**** Data for the task ****
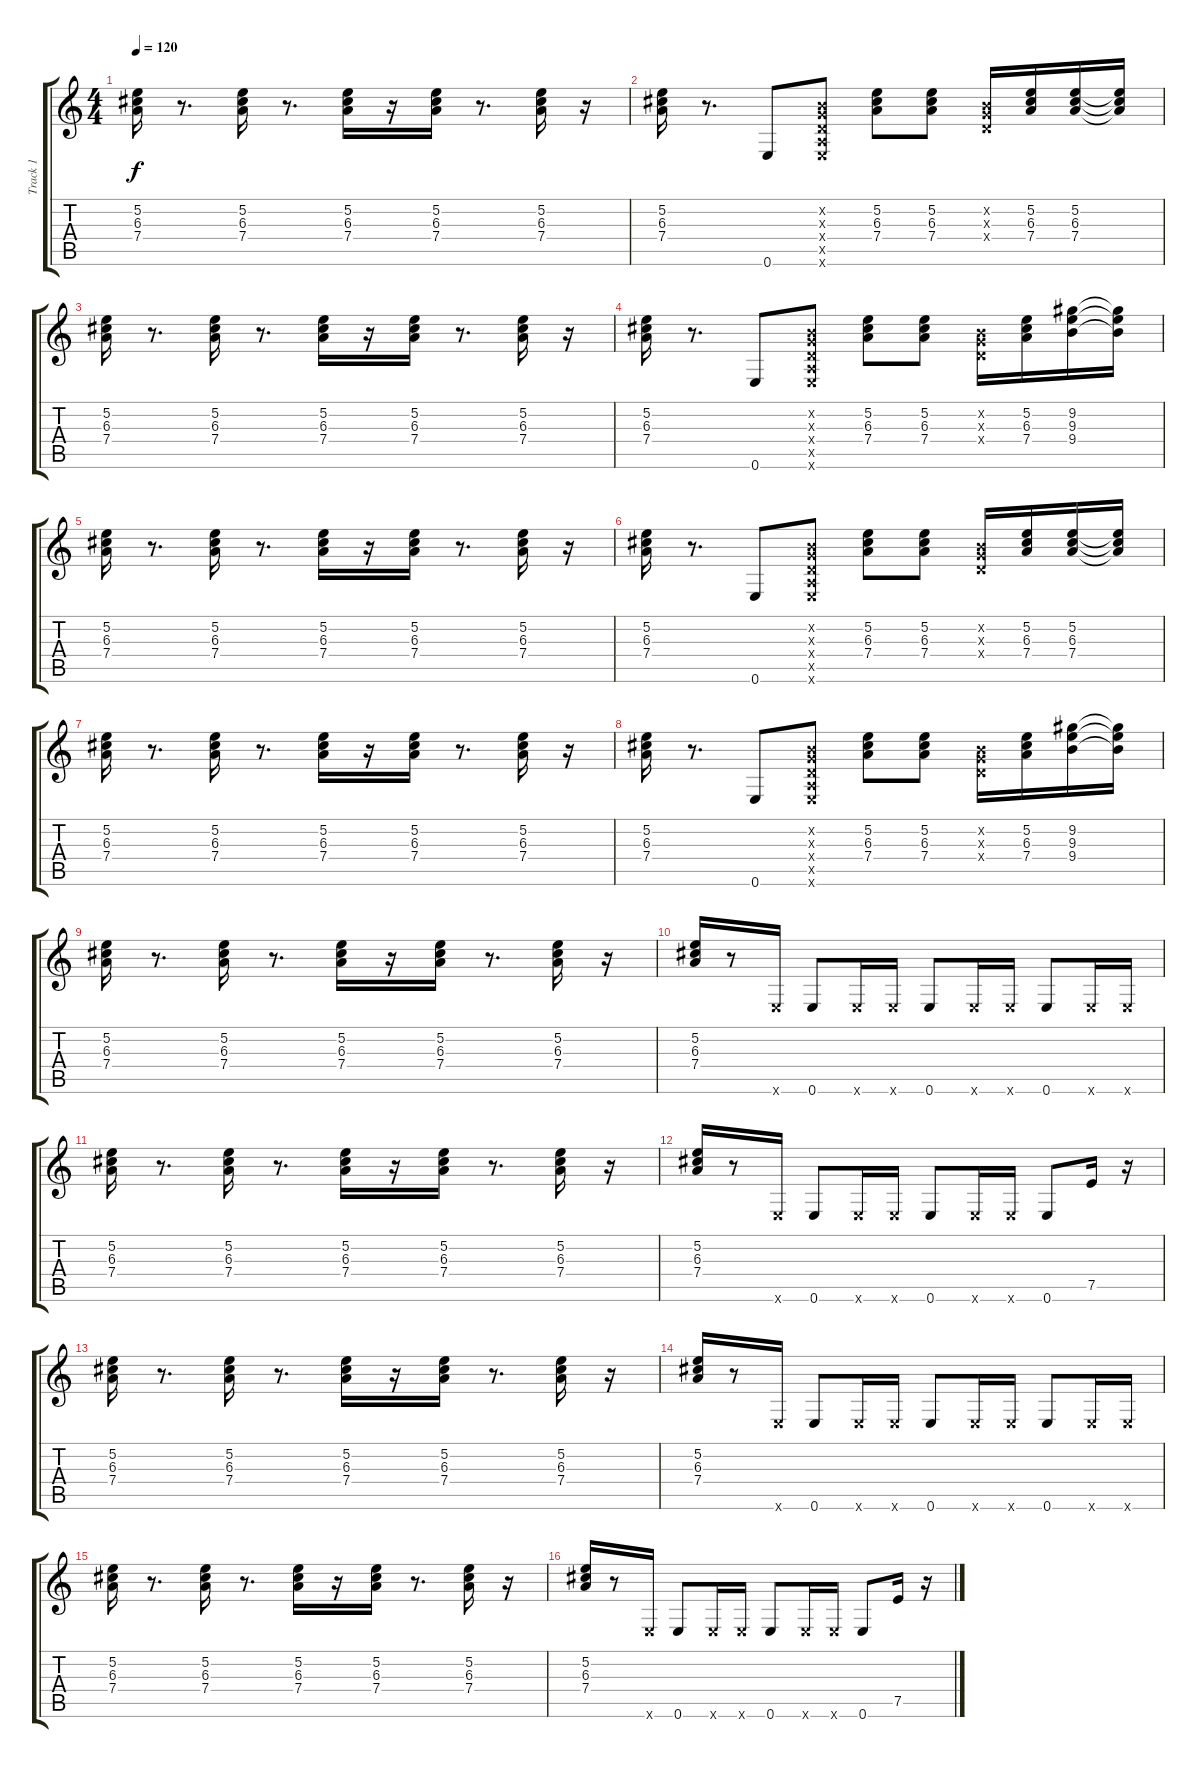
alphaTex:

\track ("Track 1" "Track 1") {instrument electricguitarclean}
\staff {score tabs}
\tuning (E4 B3 G3 D3 A2 E2) {hide}
\ts (4 4)
\tempo 120
\clef g2
\ks c
(5.2 6.3 7.4).16{dy f} r.8{d} (5.2 6.3 7.4).16 r.8{d} (5.2 6.3 7.4).16 r.16 (5.2 6.3 7.4).16 r.8{d} (5.2 6.3 7.4).16 r.16 |
(5.2 6.3 7.4).16 r.8{d} 0.6.8 (0.2{x} 0.3{x} 0.4{x} 0.5{x} 0.6{x}).8 (5.2 6.3 7.4).8 (5.2 6.3 7.4).8 (0.2{x} 0.3{x} 0.4{x}).16 (5.2 6.3 7.4).16 (5.2 6.3 7.4).16 (5.2{t} 6.3{t} 7.4{t}).16 |
(5.2 6.3 7.4).16 r.8{d} (5.2 6.3 7.4).16 r.8{d} (5.2 6.3 7.4).16 r.16 (5.2 6.3 7.4).16 r.8{d} (5.2 6.3 7.4).16 r.16 |
(5.2 6.3 7.4).16 r.8{d} 0.6.8 (0.2{x} 0.3{x} 0.4{x} 0.5{x} 0.6{x}).8 (5.2 6.3 7.4).8 (5.2 6.3 7.4).8 (0.2{x} 0.3{x} 0.4{x}).16 (5.2 6.3 7.4).16 (9.2 9.3 9.4).16 (9.2{t} 9.3{t} 9.4{t}).16 |
(5.2 6.3 7.4).16 r.8{d} (5.2 6.3 7.4).16 r.8{d} (5.2 6.3 7.4).16 r.16 (5.2 6.3 7.4).16 r.8{d} (5.2 6.3 7.4).16 r.16 |
(5.2 6.3 7.4).16 r.8{d} 0.6.8 (0.2{x} 0.3{x} 0.4{x} 0.5{x} 0.6{x}).8 (5.2 6.3 7.4).8 (5.2 6.3 7.4).8 (0.2{x} 0.3{x} 0.4{x}).16 (5.2 6.3 7.4).16 (5.2 6.3 7.4).16 (5.2{t} 6.3{t} 7.4{t}).16 |
(5.2 6.3 7.4).16 r.8{d} (5.2 6.3 7.4).16 r.8{d} (5.2 6.3 7.4).16 r.16 (5.2 6.3 7.4).16 r.8{d} (5.2 6.3 7.4).16 r.16 |
(5.2 6.3 7.4).16 r.8{d} 0.6.8 (0.2{x} 0.3{x} 0.4{x} 0.5{x} 0.6{x}).8 (5.2 6.3 7.4).8 (5.2 6.3 7.4).8 (0.2{x} 0.3{x} 0.4{x}).16 (5.2 6.3 7.4).16 (9.2 9.3 9.4).16 (9.2{t} 9.3{t} 9.4{t}).16 |
(5.2 6.3 7.4).16 r.8{d} (5.2 6.3 7.4).16 r.8{d} (5.2 6.3 7.4).16 r.16 (5.2 6.3 7.4).16 r.8{d} (5.2 6.3 7.4).16 r.16 |
(5.2 6.3 7.4).16 r.8 0.6{x}.16 0.6.8 0.6{x}.16 0.6{x}.16 0.6.8 0.6{x}.16 0.6{x}.16 0.6.8 0.6{x}.16 0.6{x}.16 |
(5.2 6.3 7.4).16 r.8{d} (5.2 6.3 7.4).16 r.8{d} (5.2 6.3 7.4).16 r.16 (5.2 6.3 7.4).16 r.8{d} (5.2 6.3 7.4).16 r.16 |
(5.2 6.3 7.4).16 r.8 0.6{x}.16 0.6.8 0.6{x}.16 0.6{x}.16 0.6.8 0.6{x}.16 0.6{x}.16 0.6.8 7.5.16 r.16 |
(5.2 6.3 7.4).16 r.8{d} (5.2 6.3 7.4).16 r.8{d} (5.2 6.3 7.4).16 r.16 (5.2 6.3 7.4).16 r.8{d} (5.2 6.3 7.4).16 r.16 |
(5.2 6.3 7.4).16 r.8 0.6{x}.16 0.6.8 0.6{x}.16 0.6{x}.16 0.6.8 0.6{x}.16 0.6{x}.16 0.6.8 0.6{x}.16 0.6{x}.16 |
(5.2 6.3 7.4).16 r.8{d} (5.2 6.3 7.4).16 r.8{d} (5.2 6.3 7.4).16 r.16 (5.2 6.3 7.4).16 r.8{d} (5.2 6.3 7.4).16 r.16 |
(5.2 6.3 7.4).16 r.8 0.6{x}.16 0.6.8 0.6{x}.16 0.6{x}.16 0.6.8 0.6{x}.16 0.6{x}.16 0.6.8 7.5.16 r.16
****
Please pick out each line in the rows above that contains the word "instrument" and copy those lines.

\track ("Track 1" "Track 1") {instrument electricguitarclean}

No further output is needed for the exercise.